Australian Burgundy buys Canada’s largest diamond operation, Arctic Canadian 

Ekati bought by BurgundyThe Ekati mine site includes multiple kimberlite pipes some 300 km northeast of Yellowknife. (Credit: Arctic Canadian)

Burgundy Diamond Mines (ASX: BDM) is buying debt-burdened Arctic Canadian, owner of Canada’s largest gem workings, the Ekati mine, to become one of the world’s biggest diamond operations.  

The purchase price is US$136 million, composed of US$21 million in stock, US$15 million in cash, and Burgundy will cover US$100 million in debt owed by Arctic Canadian, it said in a news release on Tuesday. The Australian company will also assume a further US$69 million of debt owed by the Calgary, Alta. -headquartered miner in an agreement with creditors.  

Arctic Canadian says the deal will recapitalize Ekati allowing it to keep some 1,100 jobs in Canada’s Northwest Territories. Perth, Australia-based Burgundy, which runs that country’s only diamond cutting and polishing facility, says the acquisition will make it a vertically integrated operator from mining to selling finished stones. 

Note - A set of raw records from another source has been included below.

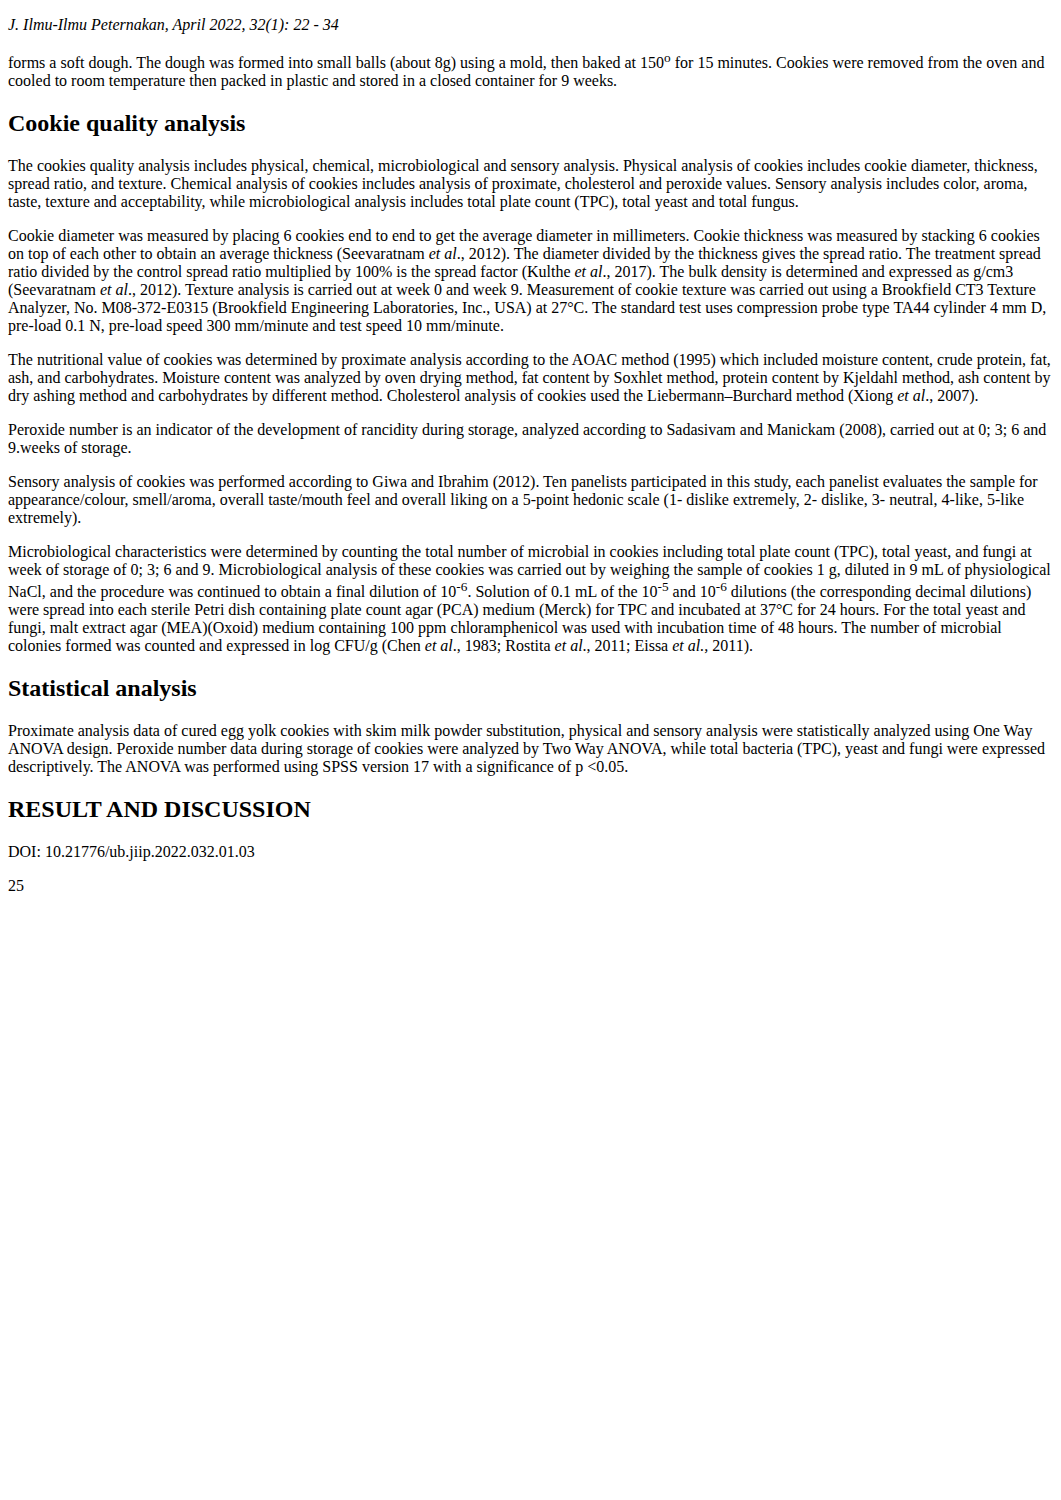J. Ilmu-Ilmu Peternakan, April 2022, 32(1): 22 - 34
forms a soft dough. The dough was formed into small balls (about 8g) using a mold, then baked at 150o for 15 minutes. Cookies were removed from the oven and cooled to room temperature then packed in plastic and stored in a closed container for 9 weeks.
Cookie quality analysis
The cookies quality analysis includes physical, chemical, microbiological and sensory analysis. Physical analysis of cookies includes cookie diameter, thickness, spread ratio, and texture. Chemical analysis of cookies includes analysis of proximate, cholesterol and peroxide values. Sensory analysis includes color, aroma, taste, texture and acceptability, while microbiological analysis includes total plate count (TPC), total yeast and total fungus.
Cookie diameter was measured by placing 6 cookies end to end to get the average diameter in millimeters. Cookie thickness was measured by stacking 6 cookies on top of each other to obtain an average thickness (Seevaratnam et al., 2012). The diameter divided by the thickness gives the spread ratio. The treatment spread ratio divided by the control spread ratio multiplied by 100% is the spread factor (Kulthe et al., 2017). The bulk density is determined and expressed as g/cm3 (Seevaratnam et al., 2012). Texture analysis is carried out at week 0 and week 9. Measurement of cookie texture was carried out using a Brookfield CT3 Texture Analyzer, No. M08-372-E0315 (Brookfield Engineering Laboratories, Inc., USA) at 27°C. The standard test uses compression probe type TA44 cylinder 4 mm D, pre-load 0.1 N, pre-load speed 300 mm/minute and test speed 10 mm/minute.
The nutritional value of cookies was determined by proximate analysis according to the AOAC method (1995) which included moisture content, crude protein, fat, ash, and carbohydrates. Moisture content was analyzed by oven drying method, fat content by Soxhlet method, protein content by Kjeldahl method, ash content by dry ashing method and carbohydrates by different method. Cholesterol analysis of cookies used the Liebermann–Burchard method (Xiong et al., 2007).
Peroxide number is an indicator of the development of rancidity during storage, analyzed according to Sadasivam and Manickam (2008), carried out at 0; 3; 6 and 9.weeks of storage.
Sensory analysis of cookies was performed according to Giwa and Ibrahim (2012). Ten panelists participated in this study, each panelist evaluates the sample for appearance/colour, smell/aroma, overall taste/mouth feel and overall liking on a 5-point hedonic scale (1- dislike extremely, 2- dislike, 3- neutral, 4-like, 5-like extremely).
Microbiological characteristics were determined by counting the total number of microbial in cookies including total plate count (TPC), total yeast, and fungi at week of storage of 0; 3; 6 and 9. Microbiological analysis of these cookies was carried out by weighing the sample of cookies 1 g, diluted in 9 mL of physiological NaCl, and the procedure was continued to obtain a final dilution of 10-6. Solution of 0.1 mL of the 10-5 and 10-6 dilutions (the corresponding decimal dilutions) were spread into each sterile Petri dish containing plate count agar (PCA) medium (Merck) for TPC and incubated at 37°C for 24 hours. For the total yeast and fungi, malt extract agar (MEA)(Oxoid) medium containing 100 ppm chloramphenicol was used with incubation time of 48 hours. The number of microbial colonies formed was counted and expressed in log CFU/g (Chen et al., 1983; Rostita et al., 2011; Eissa et al., 2011).
Statistical analysis
Proximate analysis data of cured egg yolk cookies with skim milk powder substitution, physical and sensory analysis were statistically analyzed using One Way ANOVA design. Peroxide number data during storage of cookies were analyzed by Two Way ANOVA, while total bacteria (TPC), yeast and fungi were expressed descriptively. The ANOVA was performed using SPSS version 17 with a significance of p <0.05.
RESULT AND DISCUSSION
DOI: 10.21776/ub.jiip.2022.032.01.03
25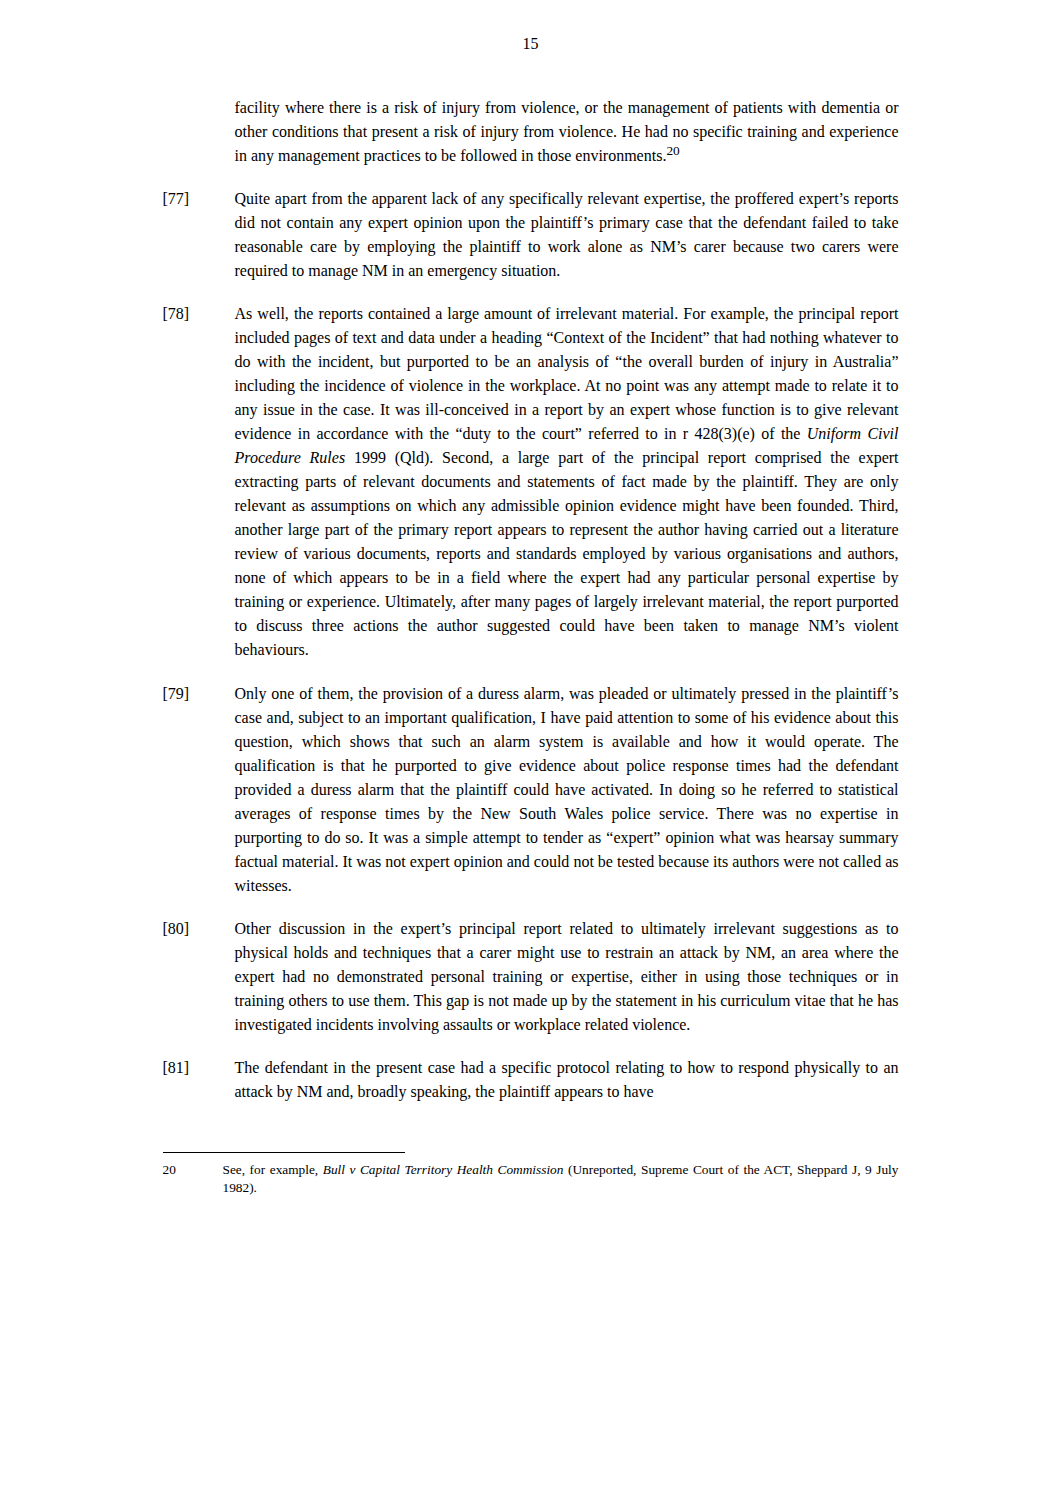15
facility where there is a risk of injury from violence, or the management of patients with dementia or other conditions that present a risk of injury from violence. He had no specific training and experience in any management practices to be followed in those environments.20
[77]
Quite apart from the apparent lack of any specifically relevant expertise, the proffered expert’s reports did not contain any expert opinion upon the plaintiff’s primary case that the defendant failed to take reasonable care by employing the plaintiff to work alone as NM’s carer because two carers were required to manage NM in an emergency situation.
[78]
As well, the reports contained a large amount of irrelevant material. For example, the principal report included pages of text and data under a heading “Context of the Incident” that had nothing whatever to do with the incident, but purported to be an analysis of “the overall burden of injury in Australia” including the incidence of violence in the workplace. At no point was any attempt made to relate it to any issue in the case. It was ill-conceived in a report by an expert whose function is to give relevant evidence in accordance with the “duty to the court” referred to in r 428(3)(e) of the Uniform Civil Procedure Rules 1999 (Qld). Second, a large part of the principal report comprised the expert extracting parts of relevant documents and statements of fact made by the plaintiff. They are only relevant as assumptions on which any admissible opinion evidence might have been founded. Third, another large part of the primary report appears to represent the author having carried out a literature review of various documents, reports and standards employed by various organisations and authors, none of which appears to be in a field where the expert had any particular personal expertise by training or experience. Ultimately, after many pages of largely irrelevant material, the report purported to discuss three actions the author suggested could have been taken to manage NM’s violent behaviours.
[79]
Only one of them, the provision of a duress alarm, was pleaded or ultimately pressed in the plaintiff’s case and, subject to an important qualification, I have paid attention to some of his evidence about this question, which shows that such an alarm system is available and how it would operate. The qualification is that he purported to give evidence about police response times had the defendant provided a duress alarm that the plaintiff could have activated. In doing so he referred to statistical averages of response times by the New South Wales police service. There was no expertise in purporting to do so. It was a simple attempt to tender as “expert” opinion what was hearsay summary factual material. It was not expert opinion and could not be tested because its authors were not called as witesses.
[80]
Other discussion in the expert’s principal report related to ultimately irrelevant suggestions as to physical holds and techniques that a carer might use to restrain an attack by NM, an area where the expert had no demonstrated personal training or expertise, either in using those techniques or in training others to use them. This gap is not made up by the statement in his curriculum vitae that he has investigated incidents involving assaults or workplace related violence.
[81]
The defendant in the present case had a specific protocol relating to how to respond physically to an attack by NM and, broadly speaking, the plaintiff appears to have
20
See, for example, Bull v Capital Territory Health Commission (Unreported, Supreme Court of the ACT, Sheppard J, 9 July 1982).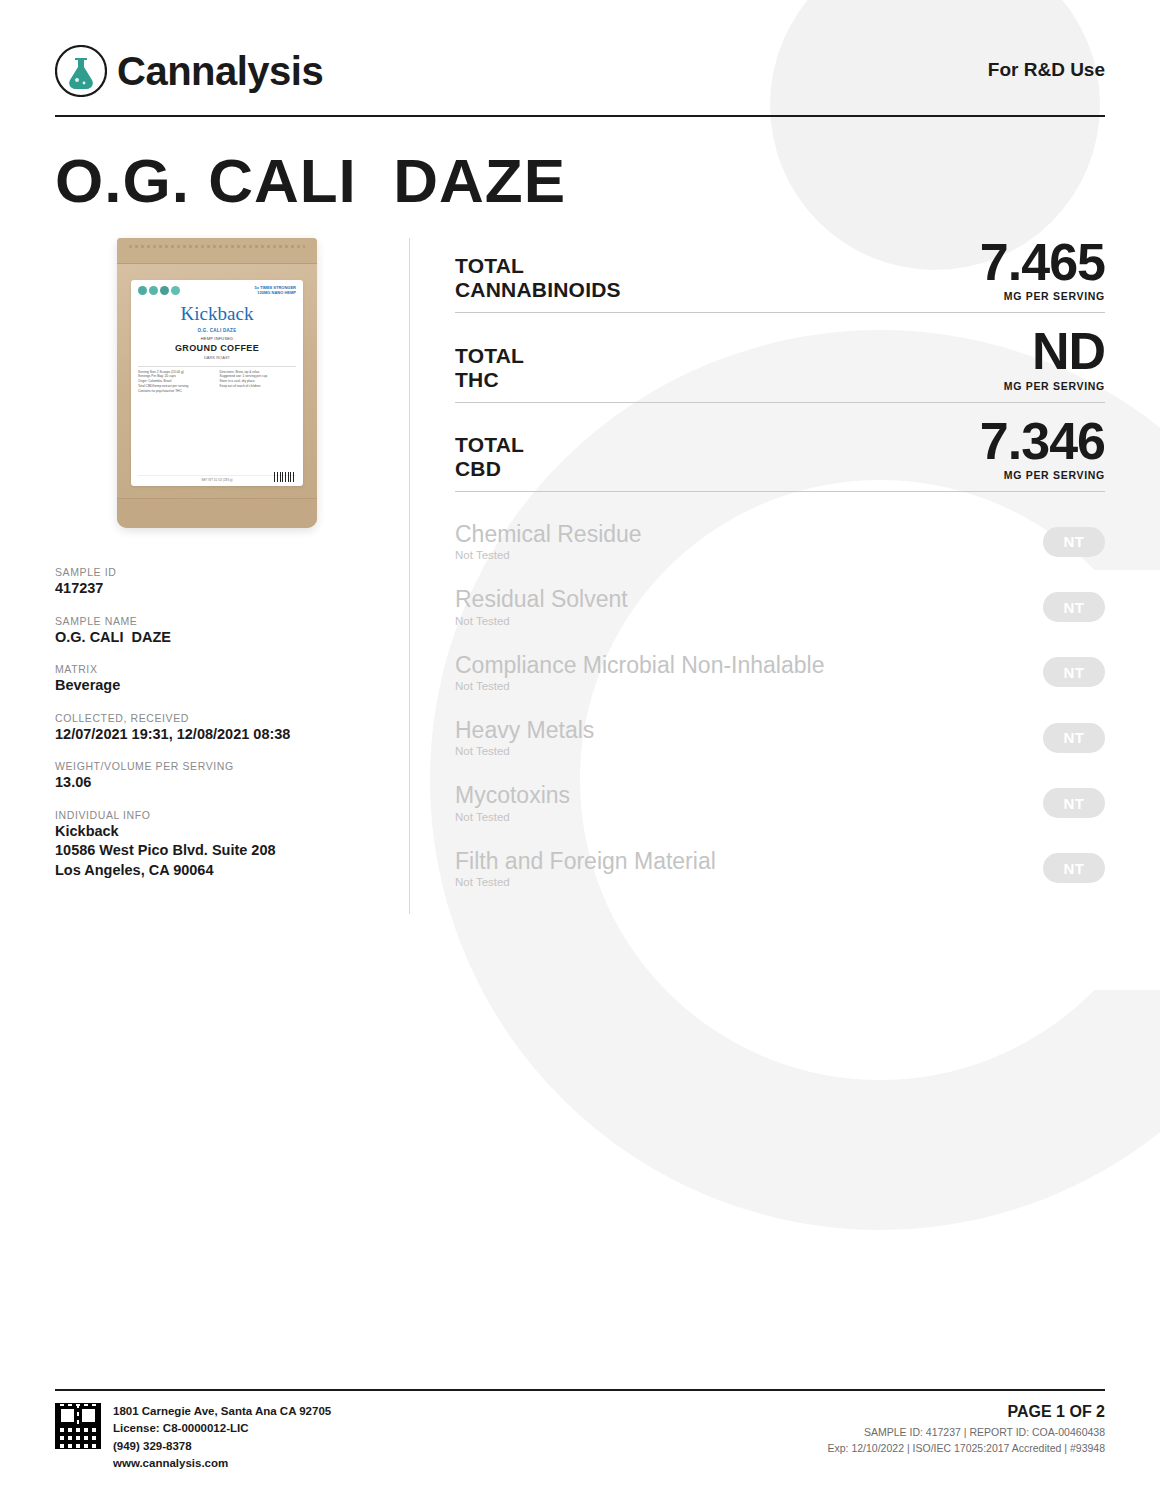Cannalysis
For R&D Use
O.G. CALI DAZE
5x TIMES STRONGER
120MG NANO HEMP
Kickback
O.G. CALI DAZE
HEMP INFUSED
GROUND COFFEE
DARK ROAST
Serving Size 2 Scoops (13.06 g)
Servings Per Bag: 20 cups
Origin: Colombia, Brazil
Total CBD/hemp extract per serving
Contains no psychoactive THC
Directions: Brew, sip & relax.
Suggested use: 1 serving per cup.
Store in a cool, dry place.
Keep out of reach of children.
NET WT 10 OZ (283 g)
Sample ID
417237
Sample Name
O.G. CALI DAZE
Matrix
Beverage
Collected, Received
12/07/2021 19:31, 12/08/2021 08:38
Weight/Volume Per Serving
13.06
Individual Info
Kickback
10586 West Pico Blvd. Suite 208
Los Angeles, CA 90064
TOTAL
CANNABINOIDS
7.465
MG PER SERVING
TOTAL
THC
ND
MG PER SERVING
TOTAL
CBD
7.346
MG PER SERVING
Chemical Residue
Not Tested
NT
Residual Solvent
Not Tested
NT
Compliance Microbial Non-Inhalable
Not Tested
NT
Heavy Metals
Not Tested
NT
Mycotoxins
Not Tested
NT
Filth and Foreign Material
Not Tested
NT
1801 Carnegie Ave, Santa Ana CA 92705
License: C8-0000012-LIC
(949) 329-8378
www.cannalysis.com
PAGE 1 OF 2
SAMPLE ID: 417237 | REPORT ID: COA-00460438
Exp: 12/10/2022 | ISO/IEC 17025:2017 Accredited | #93948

“The acquisition of Ekati is complementary to Burgundy,” the Australian company’s chief executive officer, Kim Truter, said in the release. “We’ve been purchasing rough fancy-coloured diamonds from Ekati in recent years, then cutting and polishing them in our facilities in Perth to go into high-end jewelry designs.” 

Arctic Canadian, a private company owned by DDJ Capital, Brigade Capital and Western Asset Management, has been making a turnaround after former owner Dominion failed two years ago. The Ekati owner earned revenue of US$494 million last year and adjusted earnings before interest, taxes, depreciation and amortization of US$200 million on sales of 4.2 million carats, Burgundy said.  

The revenue is an increase of more than half compared to 2021, the miner’s president and chief executive officer, Rory Moore, said in an interview with The Northern Miner in December.  

“This transaction is a significant positive development for Ekati and for the North,” Moore said in a separate news release this week. “I want to acknowledge and thank our current owners for facilitating the restart of operations at Ekati in early 2021. The hard work of our people has led to a return to steady state profitable operations.”  

The agreement, which must be approved by Burgundy shareholders, likely in April, also contains incentives for Ekati production. It allows for payments of US$7.5 million next year and in 2025 if the previous year’s earnings are more than US$200 million.  

Burgundy plans to issue stock at an as-yet undetermined price to raise as much as US$150 million for the purchase. The deal calls for Burgundy to pay the US$21 million in stock when the placement is done and the US$15 million in cash in December.  

Arctic Canadian had outlined a plan to expand production at its holdings about 300 km northeast of Yellowknife using a novel underwater mining system on kimberlites at the bottoms of lakes. It plans to test the system at the depleted Lynx deposit in 2024 before deploying it on the deposits of Sable Deep, Fox Deep and Point Lake Deep. 

The operation will also be extending the life at Ekati’s Misery underground mine, mining out Sable and begin developing the Point Lake open-pit project this summer, Moore said in December.   

“I am optimistic about the future of Arctic Canadian,” its chief financial officer, Kristal Kaye, said in the release. “This equity-based investment by Burgundy will greatly improve the financial foundation of the company and our goal of extending mine life at Ekati while continuing to provide employment opportunities for many people in Northern communities.”